**Brief**
The records are to be reproduced verbatim.

:: Material provided ::

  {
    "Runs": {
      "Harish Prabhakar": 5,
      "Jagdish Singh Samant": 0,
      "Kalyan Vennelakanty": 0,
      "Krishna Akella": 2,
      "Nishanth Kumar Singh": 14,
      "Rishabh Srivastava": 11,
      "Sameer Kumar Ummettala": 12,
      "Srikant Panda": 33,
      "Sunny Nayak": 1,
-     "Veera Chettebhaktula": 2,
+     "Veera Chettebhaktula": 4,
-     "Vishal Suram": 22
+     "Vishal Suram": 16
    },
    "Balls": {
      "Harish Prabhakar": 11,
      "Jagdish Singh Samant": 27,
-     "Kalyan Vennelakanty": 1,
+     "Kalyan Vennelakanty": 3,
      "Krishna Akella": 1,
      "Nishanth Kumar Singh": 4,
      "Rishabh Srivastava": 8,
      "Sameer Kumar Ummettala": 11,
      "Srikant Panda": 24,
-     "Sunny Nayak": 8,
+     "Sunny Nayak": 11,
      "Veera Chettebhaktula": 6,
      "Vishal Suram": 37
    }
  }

:::

**The completed task**
  {
    "Runs": {
      "Harish Prabhakar": 5,
      "Jagdish Singh Samant": 0,
      "Kalyan Vennelakanty": 0,
      "Krishna Akella": 2,
      "Nishanth Kumar Singh": 14,
      "Rishabh Srivastava": 11,
      "Sameer Kumar Ummettala": 12,
      "Srikant Panda": 33,
      "Sunny Nayak": 1,
-     "Veera Chettebhaktula": 2,
+     "Veera Chettebhaktula": 4,
-     "Vishal Suram": 22
+     "Vishal Suram": 16
    },
    "Balls": {
      "Harish Prabhakar": 11,
      "Jagdish Singh Samant": 27,
-     "Kalyan Vennelakanty": 1,
+     "Kalyan Vennelakanty": 3,
      "Krishna Akella": 1,
      "Nishanth Kumar Singh": 4,
      "Rishabh Srivastava": 8,
      "Sameer Kumar Ummettala": 11,
      "Srikant Panda": 24,
-     "Sunny Nayak": 8,
+     "Sunny Nayak": 11,
      "Veera Chettebhaktula": 6,
      "Vishal Suram": 37
    }
  }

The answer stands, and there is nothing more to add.